ACTION ITEM:
Every line below that holds the string "nach" must be copied.
(RECORDS SHOWN)
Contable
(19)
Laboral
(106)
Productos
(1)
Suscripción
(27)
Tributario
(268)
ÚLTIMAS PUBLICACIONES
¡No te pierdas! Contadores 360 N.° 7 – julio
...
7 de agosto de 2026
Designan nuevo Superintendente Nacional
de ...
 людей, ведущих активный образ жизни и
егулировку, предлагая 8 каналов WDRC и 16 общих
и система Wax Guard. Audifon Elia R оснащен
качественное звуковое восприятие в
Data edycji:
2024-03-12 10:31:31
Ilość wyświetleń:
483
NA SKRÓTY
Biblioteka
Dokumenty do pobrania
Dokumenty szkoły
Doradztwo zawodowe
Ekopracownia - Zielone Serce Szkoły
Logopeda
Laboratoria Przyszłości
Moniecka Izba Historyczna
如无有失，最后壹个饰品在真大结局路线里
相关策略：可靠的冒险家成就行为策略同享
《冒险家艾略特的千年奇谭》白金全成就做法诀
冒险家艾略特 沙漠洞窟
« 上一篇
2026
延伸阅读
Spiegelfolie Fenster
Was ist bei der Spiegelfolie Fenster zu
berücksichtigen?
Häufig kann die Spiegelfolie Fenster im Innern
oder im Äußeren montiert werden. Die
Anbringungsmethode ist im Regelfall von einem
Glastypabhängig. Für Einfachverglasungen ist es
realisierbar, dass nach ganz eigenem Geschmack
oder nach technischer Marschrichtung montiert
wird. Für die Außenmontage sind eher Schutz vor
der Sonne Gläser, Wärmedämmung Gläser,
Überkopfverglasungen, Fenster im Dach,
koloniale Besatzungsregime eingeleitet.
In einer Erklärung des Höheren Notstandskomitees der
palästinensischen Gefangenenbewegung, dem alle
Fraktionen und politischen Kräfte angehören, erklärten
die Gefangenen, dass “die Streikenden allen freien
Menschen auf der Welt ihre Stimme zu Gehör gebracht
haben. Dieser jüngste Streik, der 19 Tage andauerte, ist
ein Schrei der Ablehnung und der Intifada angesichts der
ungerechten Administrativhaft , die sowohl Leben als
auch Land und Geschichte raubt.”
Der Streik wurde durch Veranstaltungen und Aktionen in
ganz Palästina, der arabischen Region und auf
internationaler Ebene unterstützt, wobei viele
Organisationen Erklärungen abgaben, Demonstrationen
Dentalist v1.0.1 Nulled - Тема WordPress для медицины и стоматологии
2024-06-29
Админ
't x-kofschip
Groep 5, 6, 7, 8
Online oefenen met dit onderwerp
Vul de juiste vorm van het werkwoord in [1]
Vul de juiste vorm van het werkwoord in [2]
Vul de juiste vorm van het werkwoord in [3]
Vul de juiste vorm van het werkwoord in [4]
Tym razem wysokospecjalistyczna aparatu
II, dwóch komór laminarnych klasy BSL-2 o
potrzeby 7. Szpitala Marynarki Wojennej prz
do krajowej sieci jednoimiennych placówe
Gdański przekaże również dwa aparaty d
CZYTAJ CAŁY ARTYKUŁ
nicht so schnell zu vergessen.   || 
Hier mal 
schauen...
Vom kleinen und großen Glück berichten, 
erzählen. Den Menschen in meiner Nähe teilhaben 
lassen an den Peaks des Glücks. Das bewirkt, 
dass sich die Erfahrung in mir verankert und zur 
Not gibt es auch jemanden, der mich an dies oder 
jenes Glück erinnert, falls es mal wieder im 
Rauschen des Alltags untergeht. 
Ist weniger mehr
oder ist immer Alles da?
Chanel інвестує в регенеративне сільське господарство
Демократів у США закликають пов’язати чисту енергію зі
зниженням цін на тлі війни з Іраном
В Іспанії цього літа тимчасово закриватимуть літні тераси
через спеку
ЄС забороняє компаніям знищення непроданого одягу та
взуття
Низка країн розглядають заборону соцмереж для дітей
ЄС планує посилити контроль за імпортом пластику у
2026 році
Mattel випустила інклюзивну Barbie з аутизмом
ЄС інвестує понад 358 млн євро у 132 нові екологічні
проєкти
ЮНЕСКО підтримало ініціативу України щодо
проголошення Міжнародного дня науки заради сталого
(End RECORDS SHOWN)
RESPONSE FOR THIS EXERCISE:
realisierbar, dass nach ganz eigenem Geschmack
oder nach technischer Marschrichtung montiert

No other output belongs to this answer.